Phase 1 — Link Discovery (full DOM): Extracts ALL <a href> links before noise removal, including nav, header, and footer links critical for BFS.
Phase 2 — Content Extraction (smart noise removal): Removes scripts, styles, nav, footer, sidebars, widgets, and aria-hidden elements. Extracts up to 2,000 characters of clean text for topic analysis.

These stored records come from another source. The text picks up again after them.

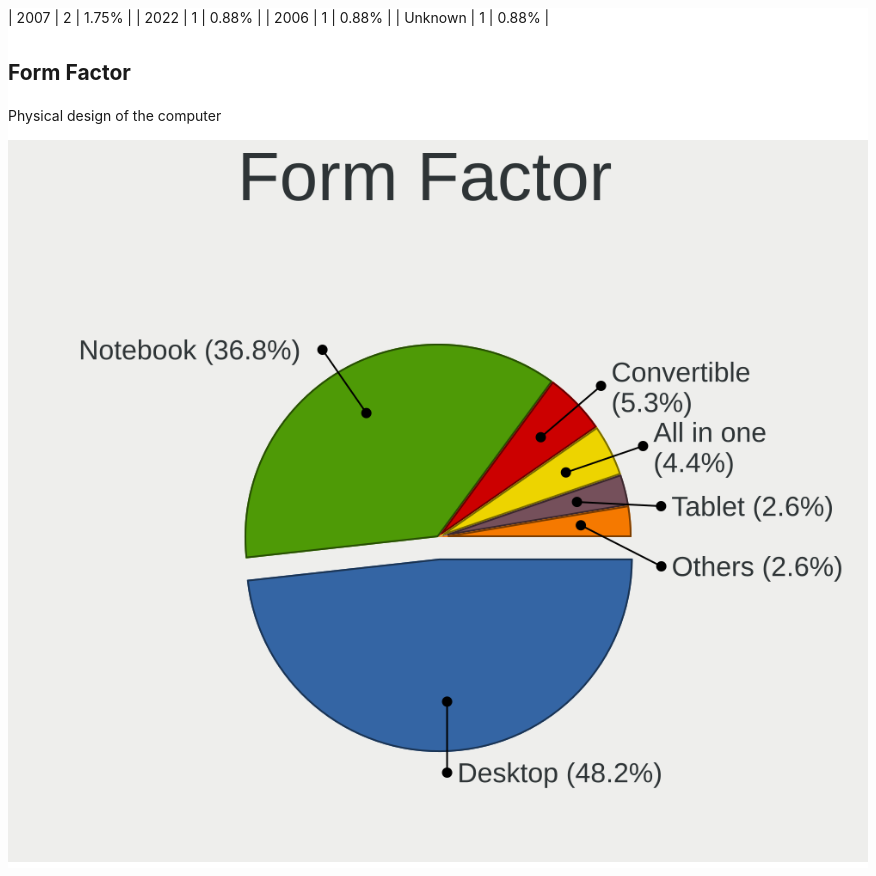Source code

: | 2007    | 2         | 1.75%   |
| 2022    | 1         | 0.88%   |
| 2006    | 1         | 0.88%   |
| Unknown | 1         | 0.88%   |

Form Factor
-----------

Physical design of the computer

![Form Factor](./All/images/pie_chart/node_formfactor.svg)
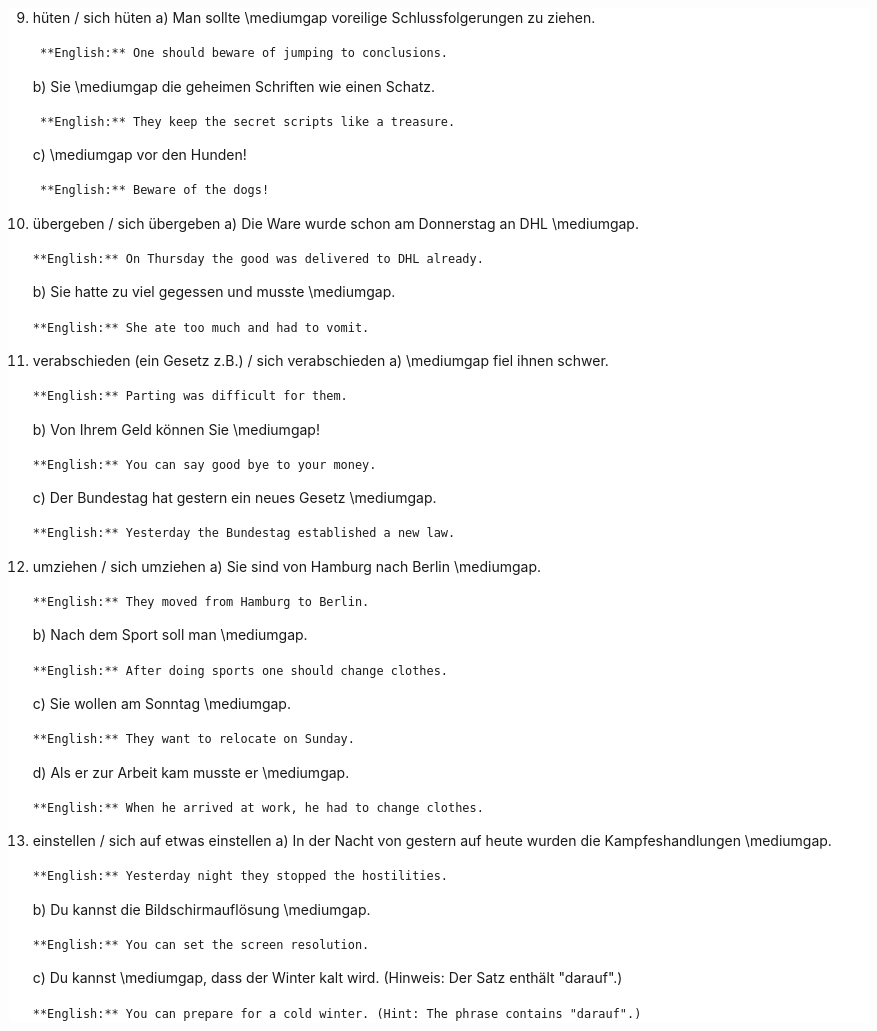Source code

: 9. hüten / sich hüten
	a) Man sollte \mediumgap voreilige Schlussfolgerungen zu ziehen.

		**English:** One should beware of jumping to conclusions.

	b) Sie \mediumgap die geheimen Schriften wie einen Schatz.

		**English:** They keep the secret scripts like a treasure.

	c) \mediumgap vor den Hunden!

		**English:** Beware of the dogs!

10. übergeben / sich übergeben
	a) Die Ware wurde schon am Donnerstag an DHL \mediumgap.

		**English:** On Thursday the good was delivered to DHL already.

	b) Sie hatte zu viel gegessen und musste \mediumgap.

		**English:** She ate too much and had to vomit.

11. verabschieden (ein Gesetz z.B.) / sich verabschieden
	a) \mediumgap fiel ihnen schwer.

		**English:** Parting was difficult for them.

	b) Von Ihrem Geld können Sie \mediumgap!

		**English:** You can say good bye to your money.

	c) Der Bundestag hat gestern ein neues Gesetz \mediumgap.

		**English:** Yesterday the Bundestag established a new law.

12. umziehen / sich umziehen
	a) Sie sind von Hamburg nach Berlin \mediumgap.

		**English:** They moved from Hamburg to Berlin.

	b) Nach dem Sport soll man \mediumgap.

		**English:** After doing sports one should change clothes.

	c) Sie wollen am Sonntag \mediumgap.

		**English:** They want to relocate on Sunday.

	d) Als er zur Arbeit kam musste er \mediumgap.

		**English:** When he arrived at work, he had to change clothes.

13. einstellen / sich auf etwas einstellen
	a) In der Nacht von gestern auf heute wurden die Kampfeshandlungen \mediumgap.

		**English:** Yesterday night they stopped the hostilities.

	b) Du kannst die Bildschirmauflösung \mediumgap.

		**English:** You can set the screen resolution.

	c) Du kannst \mediumgap, dass der Winter kalt wird. (Hinweis: Der Satz enthält "darauf".)

		**English:** You can prepare for a cold winter. (Hint: The phrase contains "darauf".)

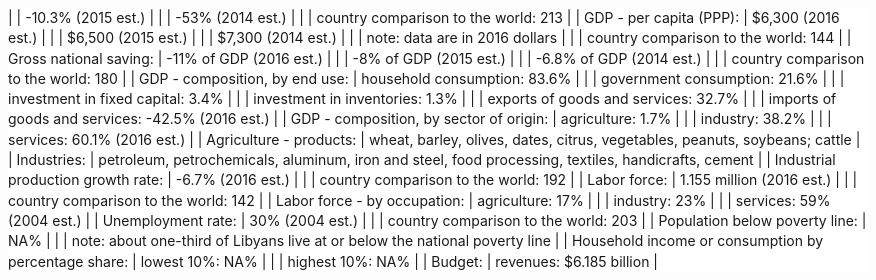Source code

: | | -10.3% (2015 est.) |
| | -53% (2014 est.) |
| | country comparison to the world: 213 |
| GDP - per capita (PPP): | $6,300 (2016 est.) |
| | $6,500 (2015 est.) |
| | $7,300 (2014 est.) |
| | note: data are in 2016 dollars |
| | country comparison to the world: 144 |
| Gross national saving: | -11% of GDP (2016 est.) |
| | -8% of GDP (2015 est.) |
| | -6.8% of GDP (2014 est.) |
| | country comparison to the world: 180 |
| GDP - composition, by end use: | household consumption: 83.6% |
| | government consumption: 21.6% |
| | investment in fixed capital: 3.4% |
| | investment in inventories: 1.3% |
| | exports of goods and services: 32.7% |
| | imports of goods and services: -42.5% (2016 est.) |
| GDP - composition, by sector of origin: | agriculture: 1.7% |
| | industry: 38.2% |
| | services: 60.1% (2016 est.) |
| Agriculture - products: | wheat, barley, olives, dates, citrus, vegetables, peanuts, soybeans; cattle |
| Industries: | petroleum, petrochemicals, aluminum, iron and steel, food processing, textiles, handicrafts, cement |
| Industrial production growth rate: | -6.7% (2016 est.) |
| | country comparison to the world: 192 |
| Labor force: | 1.155 million (2016 est.) |
| | country comparison to the world: 142 |
| Labor force - by occupation: | agriculture: 17% |
| | industry: 23% |
| | services: 59% (2004 est.) |
| Unemployment rate: | 30% (2004 est.) |
| | country comparison to the world: 203 |
| Population below poverty line: | NA% |
| | note: about one-third of Libyans live at or below the national poverty line |
| Household income or consumption by percentage share: | lowest 10%: NA% |
| | highest 10%: NA% |
| Budget: | revenues: $6.185 billion |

Page titles are cleaned by stripping trailing site names (e.g., "About Us | MySite" → "About Us").

Link Filtering

Links pass through multiple filters before entering the BFS queue:

Skip non-navigable: mailto:, tel:, javascript:, data:, ftp:, file:, fragments.
Skip nofollow: Links with rel="nofollow" are excluded.
Internal only: Only links with the same origin as the root URL are followed.
Skip assets: 40+ file extensions are filtered (images, videos, fonts, documents, code).
Deduplicate: Each unique href is processed only once per page.
Exclude patterns: User-configured URL patterns are applied.

Exclude Patterns

Configure global exclude patterns in Settings. Comma-separated patterns with wildcard (*) support, matched against the full URL, pathname, or pathname+search:

/admin/*
/wp-json/*
*.pdf
/tag/*
/author/*

Page Limits

Plan	Max Pages	Crawls/Month
Free	50	5
Starter	200	20
Pro	1,000	Unlimited
Advanced	5,000	Unlimited
Premium	25,000	Unlimited

Error Handling

HTTP 4xx/5xx: Rejected by validateStatus.
Redirects (3xx): Followed automatically up to 5 hops.
Timeouts: Pages exceeding 10 seconds are recorded as errors.
Non-HTML responses: Pages without text/html content-type return empty outLinks.
Job failure: If the crawl fails, job status is set to failed with an error message.

Errors are logged but don't stop the crawl — the BFS continues processing remaining pages.